The same DSE obligations that apply in the office apply at home. Employers must ensure that home workers have an appropriate workstation setup — including a suitable chair, monitor at the right height, adequate lighting, and sufficient space — and that DSE risk assessments are completed and acted on. A laptop balanced on a kitchen table, used for extended periods without an external keyboard or monitor, is a compliance issue — not just a comfort one.
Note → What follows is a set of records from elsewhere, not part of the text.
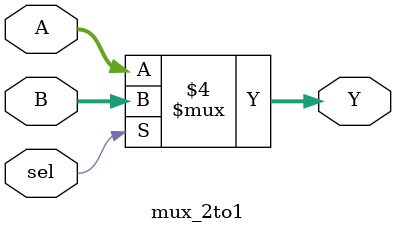
<source format=v>
/**********************************************************************
 * Date: Aug. 15, 2006
 * File: Mux_2_to_1b.v   (440 Examples)
 *
 * Behavioral Model of a  2 to 1 MUX (16-bit inputs) 
 **********************************************************************/
//*********************************************************
  module mux_2to1(Y, A, B, sel);
//*********************************************************
     output [15:0] Y;
     input  [15:0] A, B;
     input  sel;
     reg    [15:0] Y;
     always @(A or B or sel) 
       if (sel == 1'b0) 
         Y = A;
       else 
         Y = B;
  endmodule

</source>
3. Working environment — accidents, emergencies, and lone working

Home workers can face risks that are often overlooked in conventional WHS programs: slips, trips and falls; limited access to first aid; difficulty raising the alarm in an emergency; and the specific risks associated with lone working, including delayed response in the event of a medical incident. Employers are expected to consider these risks and establish appropriate arrangements.

The Australian parallel

While this guidance comes from the UK regulator, the obligations it describes have direct parallels in Australian WHS law. PCBUs in all Australian jurisdictions are required to eliminate or minimise risks to health and safety so far as is reasonably practicable — and that obligation extends to the home office environment when workers are directed or permitted to work from home. With hybrid work now embedded in most professional and administrative workplaces across Australia, SafeWork regulators have similarly indicated that WHS compliance in home working environments is an increasing area of focus.

What employers should do

The HSE’s practical recommendations include conducting formal risk assessments for home workers covering physical environment, DSE setup, and psychosocial risks; ensuring managers maintain regular contact with remote team members; establishing clear expectations about working hours to prevent “always on” culture; making mental health resources accessible and visible to home workers; and reviewing whether lone worker protocols and emergency contact arrangements are in place. Free resources to help businesses conduct home-working risk assessments are available at hse.gov.uk/home-working.